> **WORK TASK**: Where a picture appears, leave it out, and transcribe all the lines below exactly.

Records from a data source
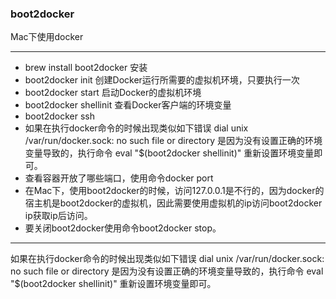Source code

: ### boot2docker

Mac下使用docker

---

*   brew install boot2docker  安装
*   boot2docker init 创建Docker运行所需要的虚拟机环境，只要执行一次
*   boot2docker start 启动Docker的虚拟机环境
*   boot2docker shellinit 查看Docker客户端的环境变量
*   boot2docker ssh
*   如果在执行docker命令的时候出现类似如下错误 dial unix /var/run/docker.sock: no such file or directory 是因为没有设置正确的环境变量导致的，执行命令 eval "$(boot2docker shellinit)" 重新设置环境变量即可。
*   查看容器开放了哪些端口，使用命令docker port
*   在Mac下，使用boot2docker的时候，访问127.0.0.1是不行的，因为docker的宿主机是boot2docker的虚拟机，因此需要使用虚拟机的ip访问boot2docker ip获取ip后访问。
*   要关闭boot2docker使用命令boot2docker stop。







---

如果在执行docker命令的时候出现类似如下错误 dial unix /var/run/docker.sock: no such file or directory 是因为没有设置正确的环境变量导致的，执行命令 eval "$(boot2docker shellinit)" 重新设置环境变量即可。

> **RESULT BELOW**:
Source code

: ### boot2docker

Mac下使用docker

---

*   brew install boot2docker  安装
*   boot2docker init 创建Docker运行所需要的虚拟机环境，只要执行一次
*   boot2docker start 启动Docker的虚拟机环境
*   boot2docker shellinit 查看Docker客户端的环境变量
*   boot2docker ssh
*   如果在执行docker命令的时候出现类似如下错误 dial unix /var/run/docker.sock: no such file or directory 是因为没有设置正确的环境变量导致的，执行命令 eval "$(boot2docker shellinit)" 重新设置环境变量即可。
*   查看容器开放了哪些端口，使用命令docker port
*   在Mac下，使用boot2docker的时候，访问127.0.0.1是不行的，因为docker的宿主机是boot2docker的虚拟机，因此需要使用虚拟机的ip访问boot2docker ip获取ip后访问。
*   要关闭boot2docker使用命令boot2docker stop。







---

如果在执行docker命令的时候出现类似如下错误 dial unix /var/run/docker.sock: no such file or directory 是因为没有设置正确的环境变量导致的，执行命令 eval "$(boot2docker shellinit)" 重新设置环境变量即可。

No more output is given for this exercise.